The single hardest piece to replicate is the platform-native A/B testing loop. Shopify, Etsy, and Amazon do not expose anything as direct as Taobao's 万相台 image-rotation reporting. Western sellers who want this discipline have to build it themselves with a third-party tool such as Intelligems or by manually rotating images on a schedule and reading conversion data out of analytics. It is doable but it is not the default.

What Western Creators Cannot Easily Copy

A few pieces simply do not transfer.

The Chinese-language text rendering advantage in Seedream is irrelevant to a Western seller. More importantly, the assumption that a hero image carries a hard-coded price tag and slogan is a Chinese platform convention. Western marketplaces penalize that style; Amazon explicitly forbids price text on the main image. The visual grammar is different and copying it wholesale produces images that look spammy to a Western audience.

The cost structure is also propped up by domestic Chinese pricing on the foundation models. ByteDance subsidizes Doubao and Jimeng aggressively as part of its broader AI strategy, and Kuaishou does the same with Kling. International access to these models, where it exists at all, is priced two to five times higher and routed through Volcengine or Singapore endpoints with latency penalties. The 0.02 USD per image figure is a domestic-China figure.

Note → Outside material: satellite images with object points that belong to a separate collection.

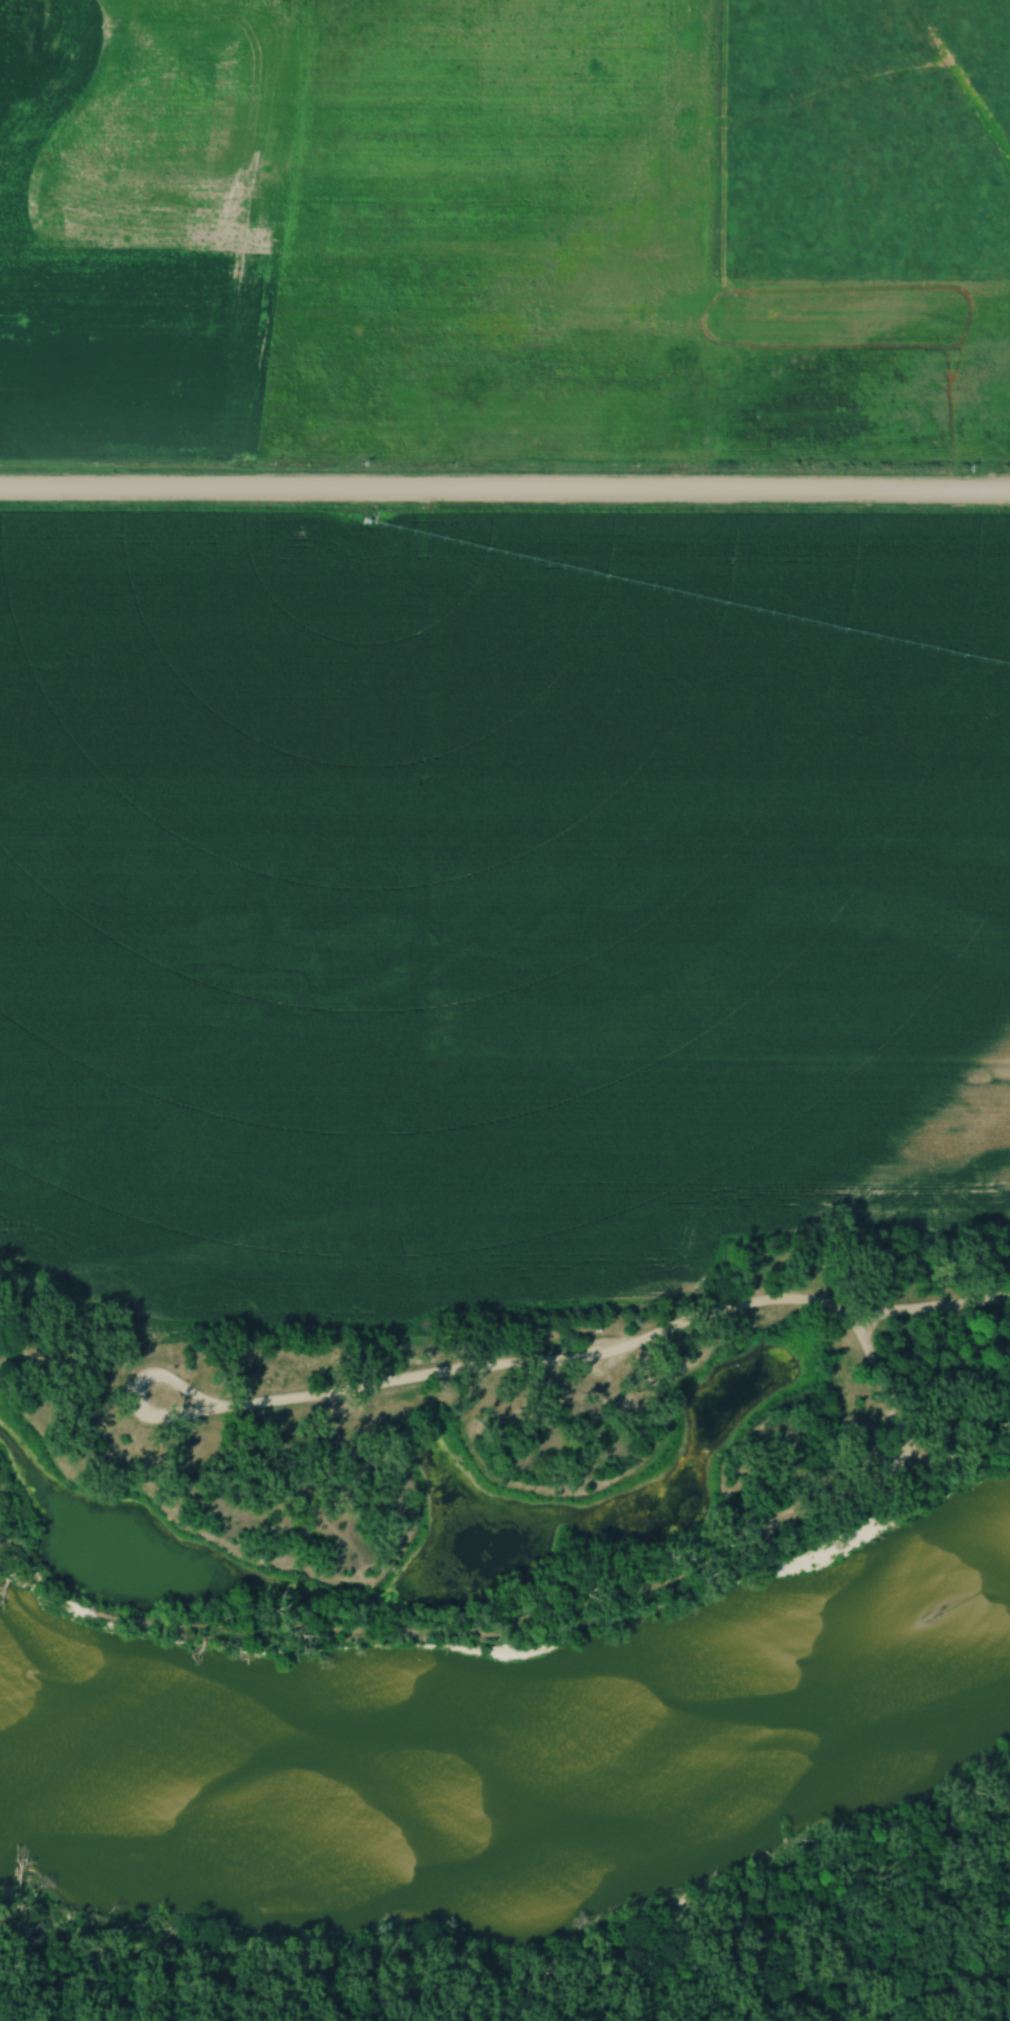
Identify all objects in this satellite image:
road: (504, 496)
road: (610, 1348)
road: (162, 1379)
road: (877, 1383)
park: (504, 1451)
river: (517, 1752)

There is a regulatory layer Western creators rarely think about. Generated imagery on Chinese platforms is subject to the 生成式人工智能服务管理暂行办法 (Interim Measures for the Management of Generative AI Services), which require the Chinese AI providers to watermark and log AI-generated content. Operators using domestic tools are inside that compliance bubble by default. Anyone trying to feed outputs from Midjourney or Flux into Chinese storefronts is technically operating outside it, which has not been heavily enforced against small sellers but is a real risk vector. The flip side, for Western creators, is that EU AI Act provenance requirements are starting to push in the same direction; the Chinese watermarking infrastructure may end up looking like an early preview rather than an exotic case.

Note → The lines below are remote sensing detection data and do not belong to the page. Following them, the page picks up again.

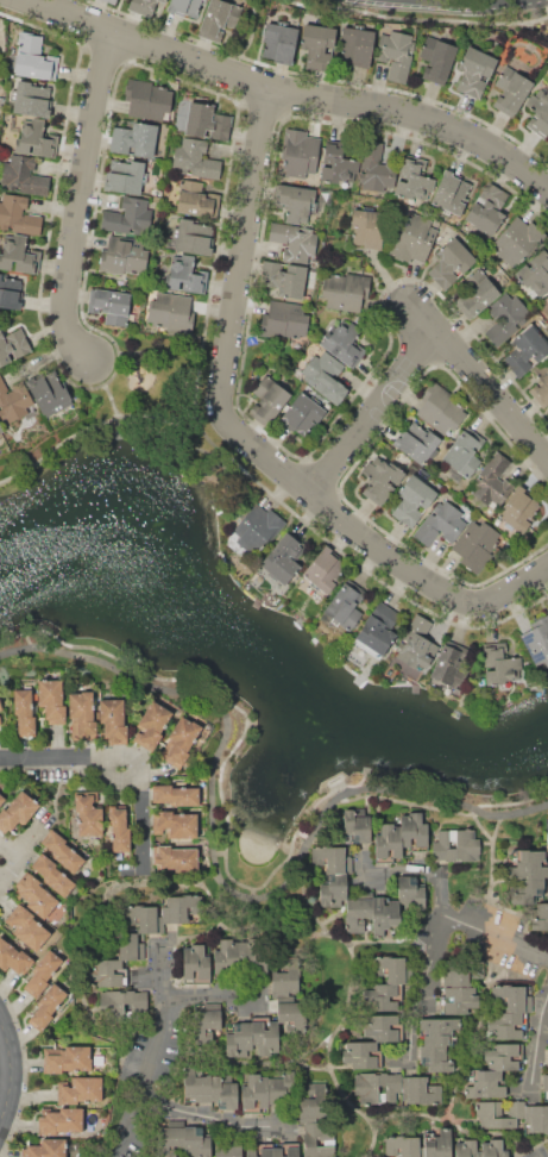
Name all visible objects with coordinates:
building: (111, 1)
road: (447, 2)
building: (143, 7)
building: (186, 8)
building: (219, 18)
building: (279, 43)
building: (319, 46)
building: (356, 47)
building: (396, 54)
building: (34, 58)
building: (437, 58)
building: (475, 71)
road: (295, 91)
building: (511, 91)
building: (32, 99)
building: (147, 99)
building: (538, 114)
building: (206, 121)
building: (134, 138)
building: (36, 140)
building: (299, 153)
building: (196, 159)
building: (337, 164)
building: (376, 167)
building: (23, 176)
building: (125, 177)
building: (413, 178)
building: (155, 192)
building: (453, 192)
road: (85, 198)
building: (193, 199)
building: (297, 202)
building: (488, 208)
building: (18, 215)
building: (128, 217)
building: (368, 228)
building: (192, 237)
building: (413, 240)
building: (516, 240)
building: (294, 241)
building: (19, 255)
building: (125, 255)
building: (451, 262)
building: (535, 273)
building: (186, 275)
building: (284, 278)
building: (345, 291)
building: (10, 292)
building: (477, 292)
building: (546, 303)
building: (111, 306)
road: (234, 309)
building: (171, 313)
building: (506, 317)
building: (284, 321)
building: (344, 343)
building: (13, 346)
building: (526, 351)
building: (325, 377)
building: (541, 385)
road: (105, 387)
road: (477, 390)
building: (50, 393)
building: (268, 399)
building: (13, 401)
building: (441, 408)
building: (547, 411)
building: (301, 414)
road: (109, 418)
road: (371, 419)
building: (0, 429)
building: (417, 443)
building: (465, 452)
building: (381, 478)
building: (492, 482)
building: (413, 499)
building: (518, 510)
building: (496, 521)
building: (441, 523)
building: (258, 528)
building: (476, 545)
building: (283, 558)
building: (325, 570)
road: (424, 583)
building: (547, 600)
building: (344, 606)
building: (547, 609)
building: (376, 632)
building: (417, 643)
building: (538, 645)
building: (500, 665)
building: (450, 666)
building: (51, 700)
building: (0, 706)
building: (24, 712)
building: (83, 712)
building: (0, 721)
building: (113, 721)
building: (152, 724)
building: (181, 741)
road: (119, 757)
building: (175, 795)
building: (1, 799)
building: (17, 811)
building: (88, 815)
building: (174, 824)
building: (357, 825)
building: (119, 829)
building: (415, 831)
building: (389, 843)
building: (547, 843)
building: (456, 845)
building: (62, 851)
building: (174, 858)
building: (332, 858)
road: (420, 869)
road: (215, 871)
road: (5, 873)
building: (528, 873)
building: (54, 876)
building: (411, 889)
building: (333, 890)
building: (35, 896)
road: (102, 901)
building: (162, 913)
building: (357, 914)
building: (384, 915)
building: (540, 917)
building: (27, 927)
road: (196, 934)
road: (495, 939)
road: (392, 941)
building: (14, 958)
building: (238, 959)
building: (115, 963)
building: (196, 964)
building: (392, 970)
building: (42, 973)
building: (456, 976)
building: (285, 981)
road: (420, 986)
building: (383, 997)
road: (210, 998)
building: (514, 998)
building: (458, 999)
building: (47, 1006)
building: (112, 1007)
road: (342, 1012)
building: (290, 1013)
building: (206, 1021)
building: (507, 1026)
building: (383, 1027)
building: (438, 1030)
building: (251, 1039)
road: (535, 1039)
road: (155, 1051)
building: (362, 1055)
building: (503, 1056)
building: (437, 1057)
building: (68, 1060)
road: (15, 1071)
building: (486, 1084)
building: (210, 1085)
building: (545, 1087)
building: (380, 1088)
building: (80, 1090)
building: (423, 1090)
building: (265, 1092)
building: (312, 1103)
building: (499, 1113)
road: (201, 1115)
building: (537, 1118)
building: (60, 1121)
building: (319, 1139)
building: (185, 1141)
building: (438, 1144)
building: (404, 1147)
building: (47, 1148)
building: (467, 1148)
building: (493, 1148)
building: (260, 1150)
building: (286, 1150)
building: (228, 1151)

Finally, the labor model is hard to replicate. The operators in question typically earn 8000 to 15000 RMB a month (roughly 1100 to 2100 USD) and treat the AI tooling as a productivity multiplier on top of a wage that is already cost-effective. A Western creator charging 60 USD an hour faces a different math problem; the AI tools save time but not in the same dramatic ratio.

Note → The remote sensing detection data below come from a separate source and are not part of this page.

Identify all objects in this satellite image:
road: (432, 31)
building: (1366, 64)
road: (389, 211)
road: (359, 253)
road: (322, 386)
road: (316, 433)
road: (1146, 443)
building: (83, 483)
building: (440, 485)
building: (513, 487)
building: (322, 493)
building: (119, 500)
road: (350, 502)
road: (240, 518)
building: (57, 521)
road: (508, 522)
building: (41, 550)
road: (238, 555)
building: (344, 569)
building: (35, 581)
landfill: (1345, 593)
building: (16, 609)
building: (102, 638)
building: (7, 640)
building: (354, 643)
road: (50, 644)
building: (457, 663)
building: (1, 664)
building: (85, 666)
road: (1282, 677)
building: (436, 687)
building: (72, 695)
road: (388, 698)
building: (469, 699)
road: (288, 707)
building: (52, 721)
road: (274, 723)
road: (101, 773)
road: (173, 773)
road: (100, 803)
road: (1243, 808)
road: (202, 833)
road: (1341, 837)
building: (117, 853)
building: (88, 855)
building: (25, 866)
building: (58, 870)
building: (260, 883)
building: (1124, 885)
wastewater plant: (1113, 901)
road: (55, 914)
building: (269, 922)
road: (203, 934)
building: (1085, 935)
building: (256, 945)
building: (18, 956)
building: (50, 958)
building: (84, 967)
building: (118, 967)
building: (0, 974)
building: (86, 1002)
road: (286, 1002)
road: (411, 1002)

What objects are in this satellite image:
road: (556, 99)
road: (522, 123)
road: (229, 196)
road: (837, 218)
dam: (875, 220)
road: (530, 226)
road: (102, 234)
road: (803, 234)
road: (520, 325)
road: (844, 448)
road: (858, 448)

What an Operator Actually Said

An operator we spoke with through a Hangzhou e-commerce WeChat group, who runs imagery for three home-goods storefronts on Taobao and Pinduoduo, described her shift this way: she used to spend her Mondays at a rented studio shooting twenty SKUs and her Tuesdays through Fridays in Photoshop. Now she spends Mondays writing prompts in a spreadsheet, Tuesdays running batches and triaging, Wednesdays in Meitu polishing, and Thursdays and Fridays editing short videos in Jianying. Her output went from roughly 80 finished images a week to roughly 350. Her income, she said, did not triple; what changed is that she now manages three storefronts instead of one, and the marginal storefront takes about a day a week.

That last point is the one Western creators tend to miss. The Chinese AI imagery stack is not primarily a cost-cutter. It is a leverage tool that lets one operator hold the workload that used to require a small team. The dollar-a-day headline is real but it is downstream of the leverage, not the point of it.